A importância da autoconsciência

Questionado acerca da nossa função, enquanto sociedade, no ultrapassar de barreiras em relação à saúde mental, Gonçalo Neves é perentório: “A única coisa que podemos fazer é a tomada de autoconsciência. Eu só posso compreender o outro a partir do momento em que me compreendo a mim próprio”. Nesse sentido, o psicólogo alerta para o facto de a palavra “narcisismo” ser, muitas vezes, mal utilizada. “Nunca pode ser visto como uma coisa errada. Se for um narcisismo psicológico, ou seja, alguém que não é capaz de pensar no outro, significa que essa pessoa foi suficientemente maltratada, mal acolhida e mal amada para estar à procura desse amor”, salienta. Acrescenta ainda que “se isso não acontece, vai tentar criar um cenário fantasiado de que é uma pessoa muito boa e a maior. O narcisismo deve ser visto como um pedido de ajuda e não como um ataque”.

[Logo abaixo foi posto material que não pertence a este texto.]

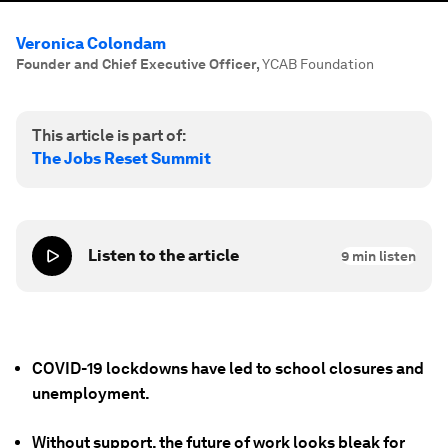
Veronica Colondam
Founder and Chief Executive Officer
,
YCAB Foundation
This article is part of:
The Jobs Reset Summit
Listen to the article
9
min listen
COVID-19 lockdowns have led to school closures and
unemployment.
Without support, the future of work looks bleak for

A BlindTalk propõe-se, assim, a auxiliar os que a ela recorrem através de um acompanhamento online e personalizado. A plataforma tem vindo a crescer exponencialmente, quer em Portugal, quer na diáspora. “Queremos ser uma marca de referência no nosso país. Além disso, como já temos tantas solicitações em outras línguas, gostaríamos também de chegar mais longe internacionalmente. Isto é, estamos a crescer em português, mas com o olho no internacional”, conclui Gonçalo Neves.